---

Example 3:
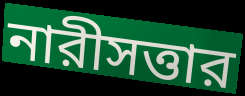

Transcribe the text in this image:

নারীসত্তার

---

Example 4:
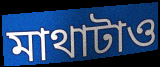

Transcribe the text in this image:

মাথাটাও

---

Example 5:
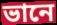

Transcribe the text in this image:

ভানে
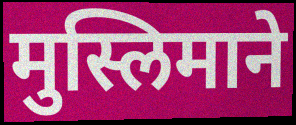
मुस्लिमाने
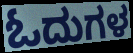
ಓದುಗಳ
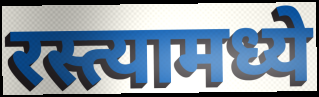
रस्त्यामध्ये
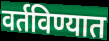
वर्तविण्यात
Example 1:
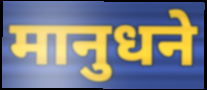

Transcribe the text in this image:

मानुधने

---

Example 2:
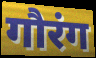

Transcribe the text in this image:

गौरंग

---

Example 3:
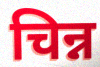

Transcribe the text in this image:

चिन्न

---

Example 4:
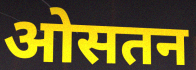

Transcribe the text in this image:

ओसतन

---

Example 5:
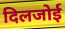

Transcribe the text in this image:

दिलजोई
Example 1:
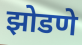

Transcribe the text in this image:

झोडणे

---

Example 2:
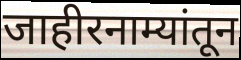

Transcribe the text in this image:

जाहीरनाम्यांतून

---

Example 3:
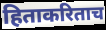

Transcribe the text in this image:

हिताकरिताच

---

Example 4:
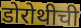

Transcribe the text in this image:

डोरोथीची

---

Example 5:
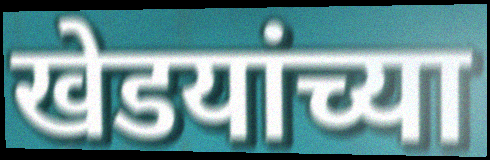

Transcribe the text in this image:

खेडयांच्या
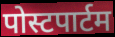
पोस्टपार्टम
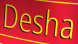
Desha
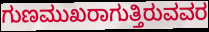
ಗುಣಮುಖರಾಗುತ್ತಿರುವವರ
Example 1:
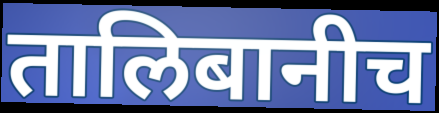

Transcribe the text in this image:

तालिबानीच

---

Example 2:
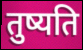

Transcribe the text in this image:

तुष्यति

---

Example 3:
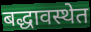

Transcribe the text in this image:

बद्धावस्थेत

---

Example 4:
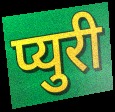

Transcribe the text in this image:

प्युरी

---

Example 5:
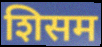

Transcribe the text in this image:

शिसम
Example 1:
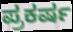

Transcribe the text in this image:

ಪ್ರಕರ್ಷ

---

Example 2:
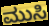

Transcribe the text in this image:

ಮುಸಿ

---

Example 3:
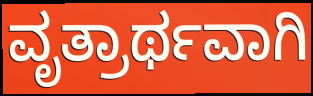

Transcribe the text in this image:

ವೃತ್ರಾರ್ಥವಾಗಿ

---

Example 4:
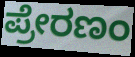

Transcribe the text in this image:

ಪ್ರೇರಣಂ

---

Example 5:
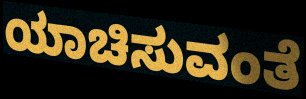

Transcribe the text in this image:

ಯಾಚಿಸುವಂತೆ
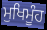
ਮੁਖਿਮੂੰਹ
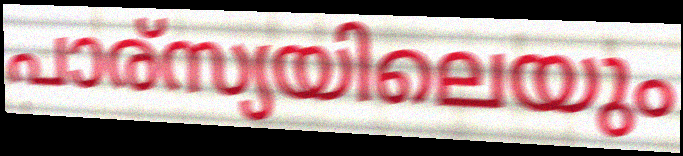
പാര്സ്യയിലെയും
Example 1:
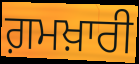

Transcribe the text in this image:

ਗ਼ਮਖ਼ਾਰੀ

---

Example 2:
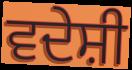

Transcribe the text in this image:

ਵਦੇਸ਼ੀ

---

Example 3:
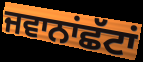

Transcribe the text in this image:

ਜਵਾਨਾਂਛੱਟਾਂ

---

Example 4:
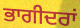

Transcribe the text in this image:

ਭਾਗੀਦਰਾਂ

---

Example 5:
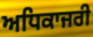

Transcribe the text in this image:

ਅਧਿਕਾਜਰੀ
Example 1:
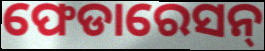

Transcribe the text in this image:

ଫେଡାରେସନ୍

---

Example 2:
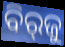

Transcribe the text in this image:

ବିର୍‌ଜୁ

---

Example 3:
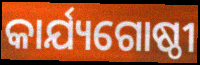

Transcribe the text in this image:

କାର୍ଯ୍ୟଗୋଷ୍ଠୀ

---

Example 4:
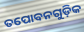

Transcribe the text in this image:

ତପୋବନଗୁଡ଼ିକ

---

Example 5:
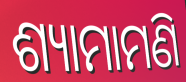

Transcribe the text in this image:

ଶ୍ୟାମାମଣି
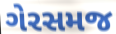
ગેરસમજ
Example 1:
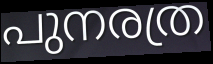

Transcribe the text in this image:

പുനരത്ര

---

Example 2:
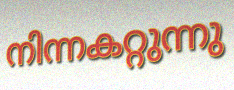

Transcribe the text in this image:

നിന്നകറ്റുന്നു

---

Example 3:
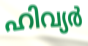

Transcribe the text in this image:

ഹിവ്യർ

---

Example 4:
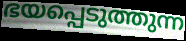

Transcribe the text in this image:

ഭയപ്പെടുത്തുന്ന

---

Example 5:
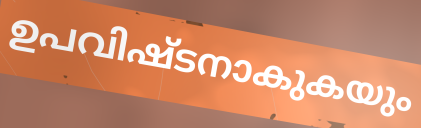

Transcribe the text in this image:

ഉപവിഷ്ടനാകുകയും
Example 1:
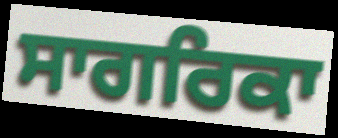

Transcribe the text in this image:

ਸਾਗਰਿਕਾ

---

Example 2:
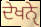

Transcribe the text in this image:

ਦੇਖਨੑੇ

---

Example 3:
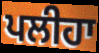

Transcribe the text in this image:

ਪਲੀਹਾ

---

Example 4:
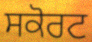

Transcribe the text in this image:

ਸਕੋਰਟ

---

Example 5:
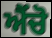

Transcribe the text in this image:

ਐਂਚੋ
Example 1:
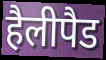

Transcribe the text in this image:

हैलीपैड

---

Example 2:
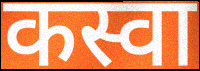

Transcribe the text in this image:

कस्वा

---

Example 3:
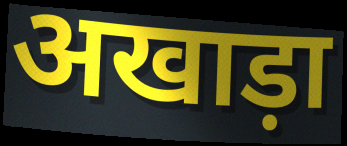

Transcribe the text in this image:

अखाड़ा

____

→ Work instructions
Copy the lines above exactly and exclude every image.

→ Solution
---

Example 3:

Transcribe the text in this image:

নারীসত্তার

---

Example 4:

Transcribe the text in this image:

মাথাটাও

---

Example 5:

Transcribe the text in this image:

ভানে
मुस्लिमाने
ಓದುಗಳ
रस्त्यामध्ये
वर्तविण्यात
Example 1:

Transcribe the text in this image:

मानुधने

---

Example 2:

Transcribe the text in this image:

गौरंग

---

Example 3:

Transcribe the text in this image:

चिन्न

---

Example 4:

Transcribe the text in this image:

ओसतन

---

Example 5:

Transcribe the text in this image:

दिलजोई
Example 1:

Transcribe the text in this image:

झोडणे

---

Example 2:

Transcribe the text in this image:

जाहीरनाम्यांतून

---

Example 3:

Transcribe the text in this image:

हिताकरिताच

---

Example 4:

Transcribe the text in this image:

डोरोथीची

---

Example 5:

Transcribe the text in this image:

खेडयांच्या
पोस्टपार्टम
Desha
ಗುಣಮುಖರಾಗುತ್ತಿರುವವರ
Example 1:

Transcribe the text in this image:

तालिबानीच

---

Example 2:

Transcribe the text in this image:

तुष्यति

---

Example 3:

Transcribe the text in this image:

बद्धावस्थेत

---

Example 4:

Transcribe the text in this image:

प्युरी

---

Example 5:

Transcribe the text in this image:

शिसम
Example 1:

Transcribe the text in this image:

ಪ್ರಕರ್ಷ

---

Example 2:

Transcribe the text in this image:

ಮುಸಿ

---

Example 3:

Transcribe the text in this image:

ವೃತ್ರಾರ್ಥವಾಗಿ

---

Example 4:

Transcribe the text in this image:

ಪ್ರೇರಣಂ

---

Example 5:

Transcribe the text in this image:

ಯಾಚಿಸುವಂತೆ
ਮੁਖਿਮੂੰਹ
പാര്സ്യയിലെയും
Example 1:

Transcribe the text in this image:

ਗ਼ਮਖ਼ਾਰੀ

---

Example 2:

Transcribe the text in this image:

ਵਦੇਸ਼ੀ

---

Example 3:

Transcribe the text in this image:

ਜਵਾਨਾਂਛੱਟਾਂ

---

Example 4:

Transcribe the text in this image:

ਭਾਗੀਦਰਾਂ

---

Example 5:

Transcribe the text in this image:

ਅਧਿਕਾਜਰੀ
Example 1:

Transcribe the text in this image:

ଫେଡାରେସନ୍

---

Example 2:

Transcribe the text in this image:

ବିର୍‌ଜୁ

---

Example 3:

Transcribe the text in this image:

କାର୍ଯ୍ୟଗୋଷ୍ଠୀ

---

Example 4:

Transcribe the text in this image:

ତପୋବନଗୁଡ଼ିକ

---

Example 5:

Transcribe the text in this image:

ଶ୍ୟାମାମଣି
ગેરસમજ
Example 1:

Transcribe the text in this image:

പുനരത്ര

---

Example 2:

Transcribe the text in this image:

നിന്നകറ്റുന്നു

---

Example 3:

Transcribe the text in this image:

ഹിവ്യർ

---

Example 4:

Transcribe the text in this image:

ഭയപ്പെടുത്തുന്ന

---

Example 5:

Transcribe the text in this image:

ഉപവിഷ്ടനാകുകയും
Example 1:

Transcribe the text in this image:

ਸਾਗਰਿਕਾ

---

Example 2:

Transcribe the text in this image:

ਦੇਖਨੑੇ

---

Example 3:

Transcribe the text in this image:

ਪਲੀਹਾ

---

Example 4:

Transcribe the text in this image:

ਸਕੋਰਟ

---

Example 5:

Transcribe the text in this image:

ਐਂਚੋ
Example 1:

Transcribe the text in this image:

हैलीपैड

---

Example 2:

Transcribe the text in this image:

कस्वा

---

Example 3:

Transcribe the text in this image:

अखाड़ा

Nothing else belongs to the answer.